Tom Wood, ce “génie méconnu de la photographie britannique”

En couleur ou en noir et blanc, au pub ou dans la rue, Tom Wood a consigné pendant plus de vingt ans le quotidien des habitants de Liverpool. Mais, régulièrement, il revient hanter les lieux de son enfance, dans la verte Irlande.

Par Sabrina Silamo

Publié le 12 décembre 2015 à 18h30

Mis à jour le 08 décembre 2020 à 06h05

Martin Parr n'hésite pas à qualifier Tom Wood de « génie méconnu de la photographie britannique ». Pourtant, entre 1978 et 2001, l'Irlandais n'a fait que sillonner les rues de sa ville adoptive, Liverpool, le Leica 35 en bandoulière. Il a mitraillé des gens de tous âges, souvent à leur insu, dans les pubs et les clubs, les parcs et les stades, les docks et les usines.
Et ne revendique qu'une seule influence, celle de Josef Sudek, le « poète de Prague » qui, toute sa vie, préféra immortaliser les objets plutôt que les humains ! Un petit bout de papier détermina la carrière de Tom Wood. Ou plutôt l'absence dudit bout de papier : c'est parce qu'il ne possède pas de permis de conduire qu'il suit ses voisins de Liverpool : le matin, les femmes sur le marché aux puces et le soir, les jeunes au night-club.

Tom Wood

“La photographie est un médium mortel qui peut tuer la vie”
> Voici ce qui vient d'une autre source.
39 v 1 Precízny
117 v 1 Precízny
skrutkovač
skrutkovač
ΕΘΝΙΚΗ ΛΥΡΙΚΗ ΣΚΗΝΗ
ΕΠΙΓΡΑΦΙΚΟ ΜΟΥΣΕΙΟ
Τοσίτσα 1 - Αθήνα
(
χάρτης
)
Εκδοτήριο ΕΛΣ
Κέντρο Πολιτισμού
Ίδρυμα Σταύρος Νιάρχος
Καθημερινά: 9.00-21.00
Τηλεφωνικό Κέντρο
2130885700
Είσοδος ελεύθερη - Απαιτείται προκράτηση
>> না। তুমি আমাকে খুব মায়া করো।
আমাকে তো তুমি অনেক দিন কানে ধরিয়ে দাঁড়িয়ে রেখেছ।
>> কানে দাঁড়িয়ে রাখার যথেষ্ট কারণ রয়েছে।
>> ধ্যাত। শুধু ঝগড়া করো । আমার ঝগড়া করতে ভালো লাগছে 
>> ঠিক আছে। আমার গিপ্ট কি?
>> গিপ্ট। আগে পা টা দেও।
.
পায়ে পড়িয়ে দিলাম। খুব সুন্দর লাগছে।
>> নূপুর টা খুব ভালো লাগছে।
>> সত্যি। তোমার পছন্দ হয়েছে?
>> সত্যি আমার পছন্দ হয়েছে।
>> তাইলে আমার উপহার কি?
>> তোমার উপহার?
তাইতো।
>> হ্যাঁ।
Ils l'ont rebaptisé David, comme David Bailey, seul photographe connu de la working class. Quant aux enfants, auxquels il distribue des instantanés, ils le surnomment Photie Man (le « type aux photos »). Leur vie faite de petits riens, il l'enregistre avec pudeur et respect, conscient que « la photographie est un médium mortel qui peut tuer la vie ». Alors il les montre tels qu'ils sont, le regard complice et non documentariste. Il saisit la provocation de deux pin-up en short et talons hauts qui le toisent, assises sur le capot d'une voiture de sport rouge, l'intimité d'une grand-mère et de sa petite-fille rêvassant dans un bus, la fougue des supporters rassemblés près d'un pub... En arrière-plan, les maisonnettes en brique rouge de la cité ouvrière, les enseignes à la gloire de l'équipe de foot locale, les posters de femmes aux seins nus, racontent une histoire. Leur histoire, celle des laissés-pour-compte des années Thatcher, celle que filme Ken Loach.

Wood photographie comme certains écrivent leur journal, consignant en images, noir et blanc ou couleur, chacune de ses rencontres. Ses clichés pris en série n'en forment aucune ; ils sont indépendants. Seule constante dans cette accumulation : il revient sans cesse documenter certains lieux comme pour affiner son sujet, y apporter le maximum de détails, de nuances. Ainsi, cet exilé revisite régulièrement depuis quatre décennies le comté rural de Mayo, où il est né. Il capture - parfois même à travers la vitre d'un autobus - les paysages de son enfance et les scènes de la vie quotidienne. En 2003, Tom Wood quitte Liverpool pour un village verdoyant du pays de Galles. Il décide alors de se consacrer aux paysages, qu'il photographie, à l'aide d'un vieil appareil argentique, au format panoramique. Et si moutons et chevaux ont remplacé serveuses et dockers, chaque tirage a conservé la simplicité et le naturel qui ont fait sa renommée.

Tom Wood

Bio express
1951 Naissance dans le comté de Mayo (Irlande).
1996 Première exposition à l'International Center of Photography de New York.
2002 Prix Dialogue de l'humanité aux Rencontres d'Arles.
2005 Publication de Photie Man (une sélection de l'artiste Pádraig Timoney).
2013 Rétrospective au National Media Museum de Bradford.